WHAT YOU WILL DO:
a. In the statement on women's equality, what simple statement does the Universal Declaration open with?
b. Please return everything in the statement on women's equality from "International Women’s Day" down to "of individuals concerned.", copied word for word.

SELECTED EXCERPT:
== Segment start ==

Women’s equality is central to all human rights, to human dignity and to our collective future.
It is the foundation of the Universal Declaration, which opens with this simple statement: “All human beings are born free and equal in dignity and in rights.”
And yet achieving this self-evident equality is an apparently never-ending challenge.
International Women’s Day reminds us of the patriarchal power dynamics, old and new, that hold our world back from fulfilling the rights of all women and girls – and realizing the full potential of humanity.
We need to bring an end to patriarchy, and toxic masculinity, in the 21st century. Women’s equality is essential to justice – above all, justice for the millions of individuals concerned.
It is also vital to development and to peace.
When women and girls’ equal access to education, employment, decision-making and public participation is blocked, that country’s entire economy, and all of society, are throttled. Violence and instability rise.
Societies that oppress women are underdeveloped and more prone to conflict and chaos, and this correlation is no coincidence. No society can thrive if it holds back half of its people and stifles half of its talents.
Women and girls are active and powerful agents of change, and the full realisation of their rights benefits everyone.

== Segment end ==

RECORDS SUPPLIED:
== Segment start ==

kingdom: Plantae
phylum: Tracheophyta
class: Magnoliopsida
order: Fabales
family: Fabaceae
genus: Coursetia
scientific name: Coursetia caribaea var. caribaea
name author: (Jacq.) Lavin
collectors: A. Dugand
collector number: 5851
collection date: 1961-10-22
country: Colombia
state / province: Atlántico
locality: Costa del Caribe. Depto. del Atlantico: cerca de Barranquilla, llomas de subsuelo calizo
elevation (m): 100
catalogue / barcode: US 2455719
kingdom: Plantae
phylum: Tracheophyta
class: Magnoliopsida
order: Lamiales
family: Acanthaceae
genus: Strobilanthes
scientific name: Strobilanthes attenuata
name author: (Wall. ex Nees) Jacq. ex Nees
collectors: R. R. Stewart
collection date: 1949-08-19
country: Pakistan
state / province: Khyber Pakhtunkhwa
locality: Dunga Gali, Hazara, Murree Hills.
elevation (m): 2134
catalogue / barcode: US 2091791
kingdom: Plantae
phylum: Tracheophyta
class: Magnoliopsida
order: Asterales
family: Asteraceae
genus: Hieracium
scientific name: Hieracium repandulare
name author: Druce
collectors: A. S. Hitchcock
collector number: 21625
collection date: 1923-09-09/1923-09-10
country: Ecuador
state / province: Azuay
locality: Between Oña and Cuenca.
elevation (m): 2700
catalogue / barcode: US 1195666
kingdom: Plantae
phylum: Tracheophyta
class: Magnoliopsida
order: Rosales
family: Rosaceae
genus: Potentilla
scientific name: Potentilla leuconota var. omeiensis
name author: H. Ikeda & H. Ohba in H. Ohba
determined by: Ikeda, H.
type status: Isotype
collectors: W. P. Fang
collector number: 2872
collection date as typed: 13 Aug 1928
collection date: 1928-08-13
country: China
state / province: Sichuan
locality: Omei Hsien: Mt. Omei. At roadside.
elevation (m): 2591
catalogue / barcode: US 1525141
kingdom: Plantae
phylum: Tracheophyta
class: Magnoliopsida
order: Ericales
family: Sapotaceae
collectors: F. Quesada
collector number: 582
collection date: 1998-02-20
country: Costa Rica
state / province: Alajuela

== Segment end ==

SOLUTIONS BY TASK:
a. "All human beings are born free and equal in dignity and in rights."

b.
International Women’s Day reminds us of the patriarchal power dynamics, old and new, that hold our world back from fulfilling the rights of all women and girls – and realizing the full potential of humanity.
We need to bring an end to patriarchy, and toxic masculinity, in the 21st century. Women’s equality is essential to justice – above all, justice for the millions of individuals concerned.